Under-Secretary-General for Political Affairs Ibrahim Gambari wrapped up his four-day visit on Sunday after weekend meetings with top government officials, including Senior General Than Shwe, as well as with Ms. Suu Kyi, who has been under house arrest for 10 of the past 16 years. He also met members of her party, the National League for Democracy (NLD).

“In his meeting with Mr. Than Shwe, Mr. Gambari delivered a letter from the Secretary-General reiterating his appeal for the release of Daw Aung San Suu Kyi. Mr. Gambari also urged a government security review which should lead to the release of other detained persons,” spokesman Stephane Dujarric told reporters in New York.

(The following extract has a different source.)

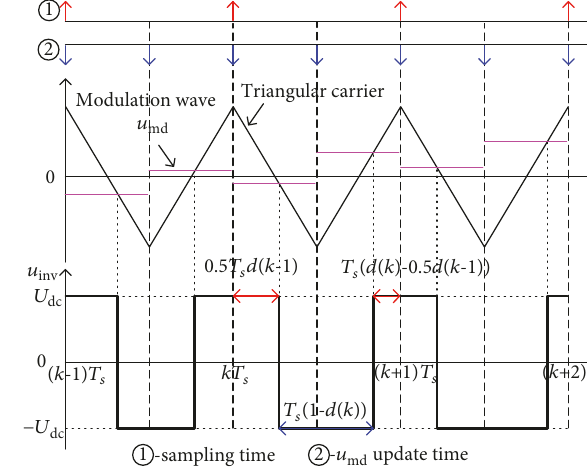
Figure 4: The double update PWM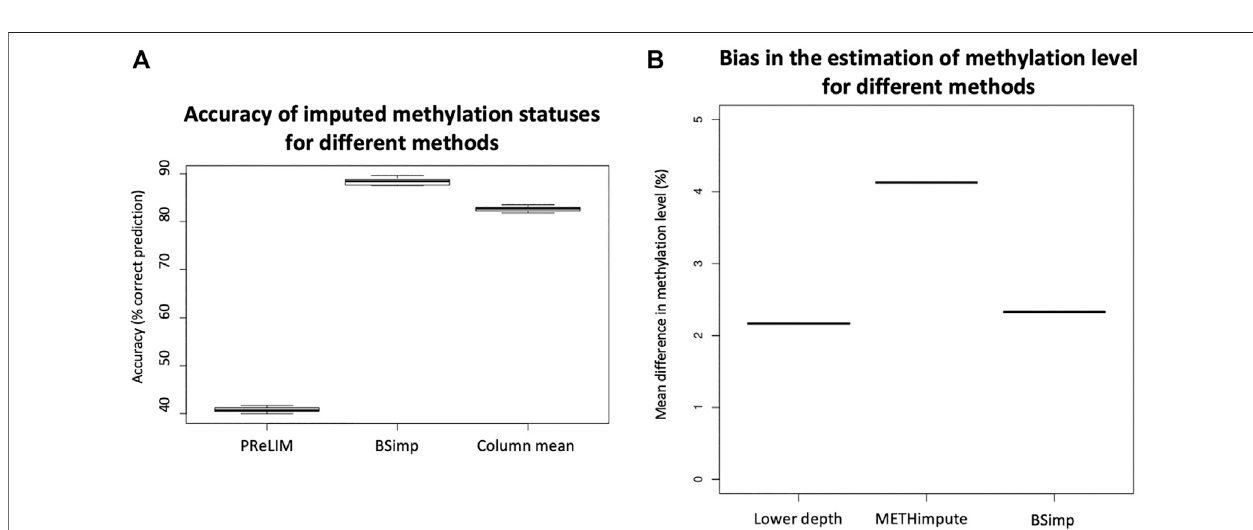
FIGURE3| EvaluationofaccuracyofBSimpbycomparingwithexistingmethods. (A) BoxplotofaccuracyofmethylationstatusesimputedcomparedwithPReLIM and column mean. Non-overlapping windows of four CGs are extracted, multiple methylation statuses removed at random and imputed using all three methods to calculate mean accuracy of prediction for each window. PReLIM needs training of models, (complete parts of) all windows included in the evaluation were used for training. Column mean is a method that uses methylation level for the genomic position as the probability of methylation for all reads eligible for imputation. The results are based on 783 windows. (B) Boxplot of mean difference in methylation level of common regions compared with METHimpute and data of lower depths. Four libraries were obtained by downsampling 50% of reads independently and imputed using METHimpute and BSImp. Methylation levels obtained before and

“Daw Aung San Suu Kyi assured Mr. Gambari that she was in reasonably good health, even though she does require more regular medical visits. She said that she welcomes continued engagement by the United Nations with Myanmar, in the hope that it can be of help in addressing the political and humanitarian issues raised by Mr. Gambari during his visit.”

Last Monday, when Mr. Annan announced the visit, he emphasized that the continued value of such engagement “can only be demonstrated by tangible steps forward on central issues such as human rights, democratic reform and national reconciliation.” During his meetings with Myanmar’s leaders, Mr. Gambari stressed that "concrete actions" were expected by the UN and the international community.

Mr. Gambari also proposed measures to enable delivery of humanitarian assistance, offered the dispatch of a UN interagency technical mission to Kayin State where civilians have been affected by conflict, and encouraged the Government to reach agreement with the International Labour Organization (ILO), which has been concerned about the use of forced labour in Myanmar.

This was Mr. Gambari’s second visit to Myanmar and built on the one he made in May.